Excerpt to read |
"""
Collector Development Guide

CONNECTOR INTERACTION

In general, the Collectors written under this template will get their data from another type of plug-in, the Connector. If you review the basic template structure, each time through the loop a call is made to fetch the next record from the Connector, which is what the Collector then parses. It is possible to circumvent the template and not use this basic methodology, but we've only done this once and that was because we did not have a Connector for the particular protocol we were trying to implement.

The template does quite a bit of work to abstract the complexities of dealing with the Connector, but there are some key considerations of which to be aware. This section will discuss those topics.

Basic Architecture

The general data flow is represented in Event Source Management as follows:

The Event Source represents the device or application from which data is being collected. This could be a file, a syslog source, a database, etc.
The Connector represents the software component that handles the protocol-level communications with the Event Source. There can be multiple Event Sources that are handled by a single Connector.
The Collector represents the parser that takes the log record from the Connector and converts the input into a normalized Sentinel event.
The Collector then delivers the event to the Collector Manager which performs additional filtering and mapping, then delivers the event to the Sentinel backend.

Since the Connector is a general-purpose component that can work with many different types of sources, various methods for configuring Connector operations are provided. One set of configuration applies to how the Connector gets data from the Event Source, and is embodied in the representation of the Event Source in Event Source Manager. You set this up by right-clicking on the Connector and selecting Add Event Source, and then specifying the details of how the Connector can find the event source and connect to it (options vary based on the type of Connector).

Each Connector can also be used with one or more Collectors, so a second set of configuration parameters applies to the interaction between the Collector and the Connector. Some of these parameters also affect how the Connector gets data from the Event Source, and others modify how the data is presented to the Collector by the Connector. These parameters are applied across all Event Sources that are connected via the Connector to the relevant Collector.
"""
Given entries |
"""
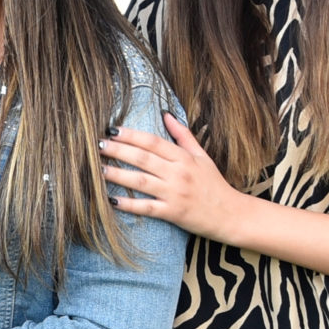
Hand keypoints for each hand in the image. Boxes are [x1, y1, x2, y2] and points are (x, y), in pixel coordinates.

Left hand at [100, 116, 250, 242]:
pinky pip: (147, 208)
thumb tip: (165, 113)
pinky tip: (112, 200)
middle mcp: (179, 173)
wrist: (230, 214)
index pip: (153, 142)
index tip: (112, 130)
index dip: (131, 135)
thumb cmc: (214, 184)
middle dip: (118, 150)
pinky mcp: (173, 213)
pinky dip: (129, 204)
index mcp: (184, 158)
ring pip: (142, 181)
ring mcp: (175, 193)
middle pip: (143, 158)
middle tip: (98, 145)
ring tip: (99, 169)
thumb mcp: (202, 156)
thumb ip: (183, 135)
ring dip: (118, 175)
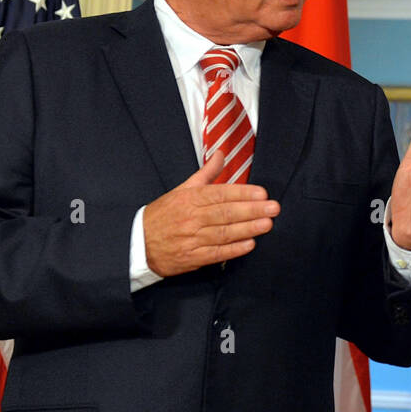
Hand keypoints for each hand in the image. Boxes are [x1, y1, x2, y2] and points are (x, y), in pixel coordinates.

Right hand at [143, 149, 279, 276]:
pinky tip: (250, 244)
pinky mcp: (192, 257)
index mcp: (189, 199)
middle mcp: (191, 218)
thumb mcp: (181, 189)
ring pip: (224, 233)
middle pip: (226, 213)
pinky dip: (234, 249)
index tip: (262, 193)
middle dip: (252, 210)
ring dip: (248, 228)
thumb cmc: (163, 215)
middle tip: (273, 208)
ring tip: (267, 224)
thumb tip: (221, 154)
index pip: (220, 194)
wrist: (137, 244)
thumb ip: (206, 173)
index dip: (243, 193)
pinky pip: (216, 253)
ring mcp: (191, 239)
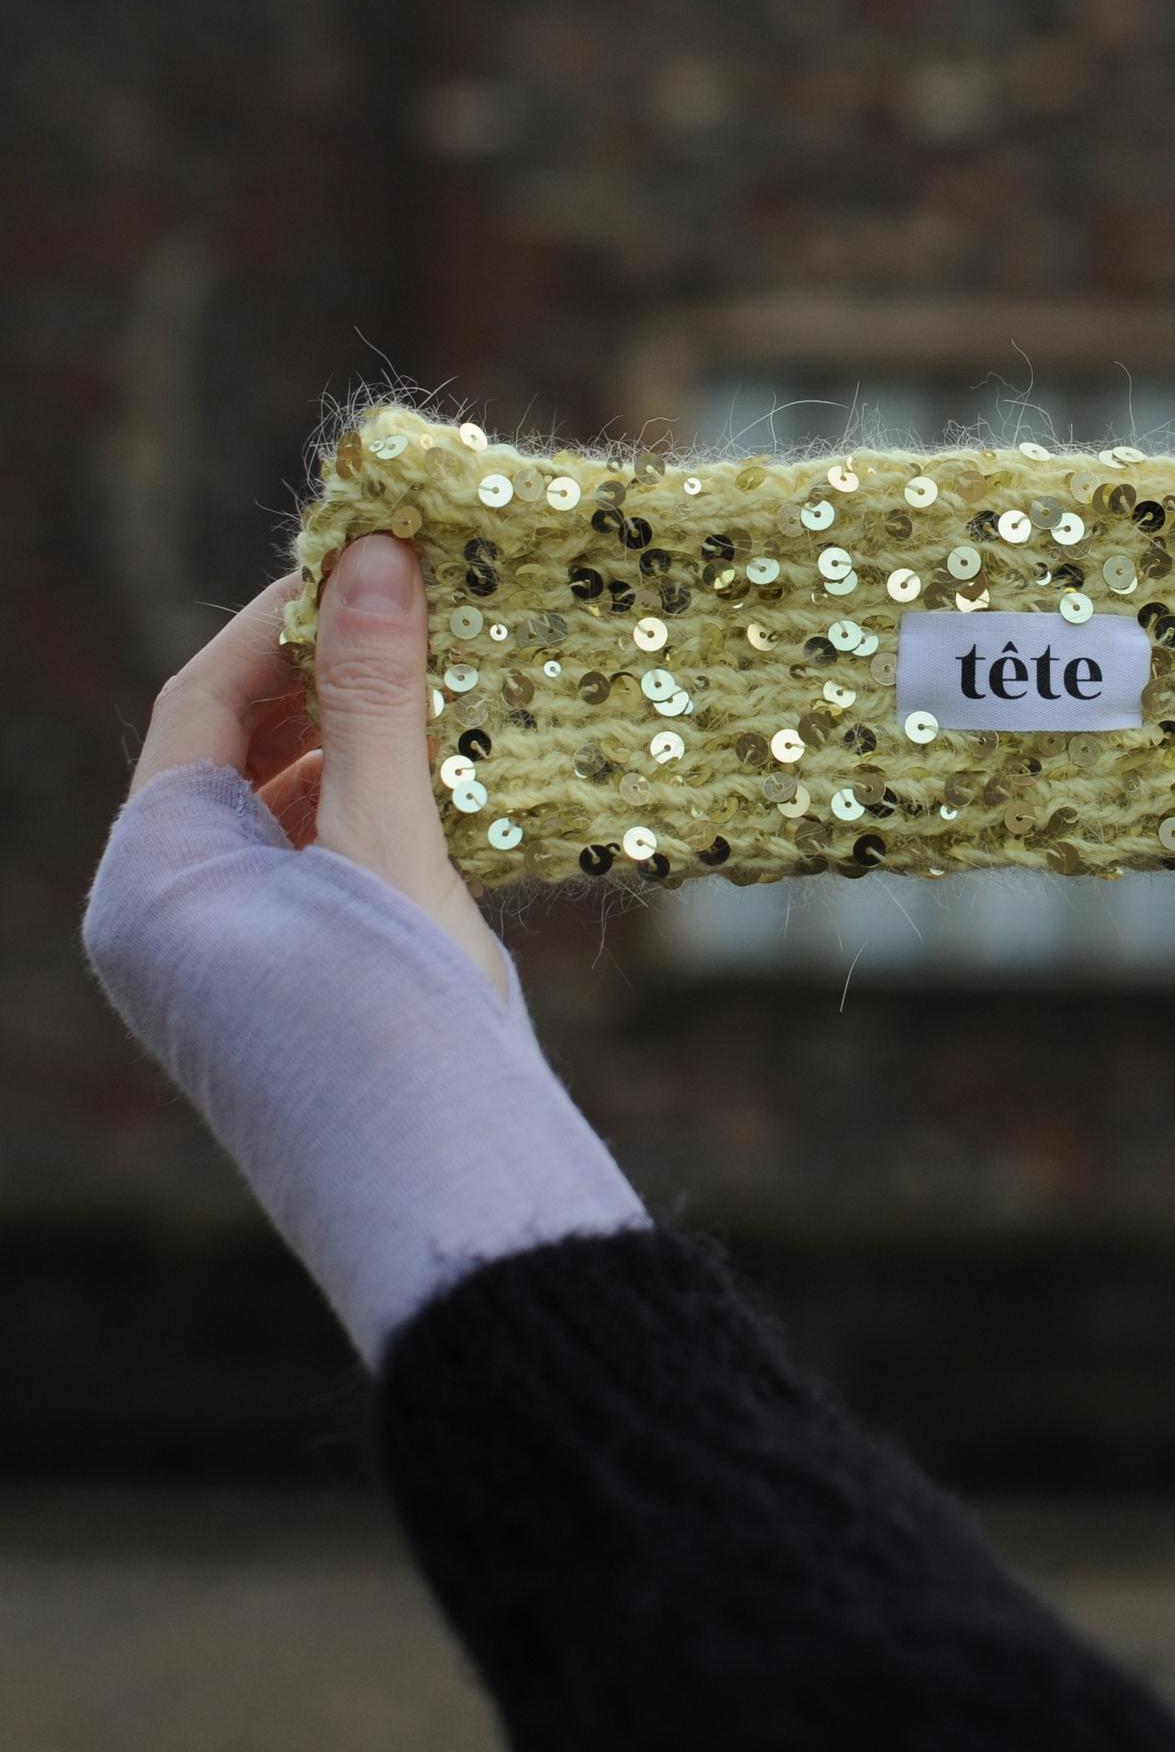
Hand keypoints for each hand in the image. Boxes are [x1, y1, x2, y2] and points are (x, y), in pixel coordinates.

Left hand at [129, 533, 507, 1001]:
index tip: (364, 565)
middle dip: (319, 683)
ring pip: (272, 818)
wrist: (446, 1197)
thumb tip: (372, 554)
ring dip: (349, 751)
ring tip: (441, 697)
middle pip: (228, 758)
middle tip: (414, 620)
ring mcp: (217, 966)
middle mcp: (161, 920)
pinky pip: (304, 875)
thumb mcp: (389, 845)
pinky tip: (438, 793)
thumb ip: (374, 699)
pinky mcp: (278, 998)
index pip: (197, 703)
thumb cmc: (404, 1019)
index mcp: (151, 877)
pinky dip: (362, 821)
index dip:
"""
Tasks to perform |
• a. Reproduce the passage of the Connector interaction text from "The template does" to "a database, etc.".
• b. According to the Connector interaction text, why are various methods for configuring Connector operations provided? Answer in one to three sentences.
• c. According to the Connector interaction text, how is an Event Source added in Event Source Manager?

Answers by item |
• a.
The template does quite a bit of work to abstract the complexities of dealing with the Connector, but there are some key considerations of which to be aware. This section will discuss those topics.

Basic Architecture

The general data flow is represented in Event Source Management as follows:

The Event Source represents the device or application from which data is being collected. This could be a file, a syslog source, a database, etc.

• b. Various configuration methods are provided because the Connector is a general-purpose component that can work with many different types of sources.

• c. Right-click the Connector, select Add Event Source, and then specify how the Connector can find and connect to the event source.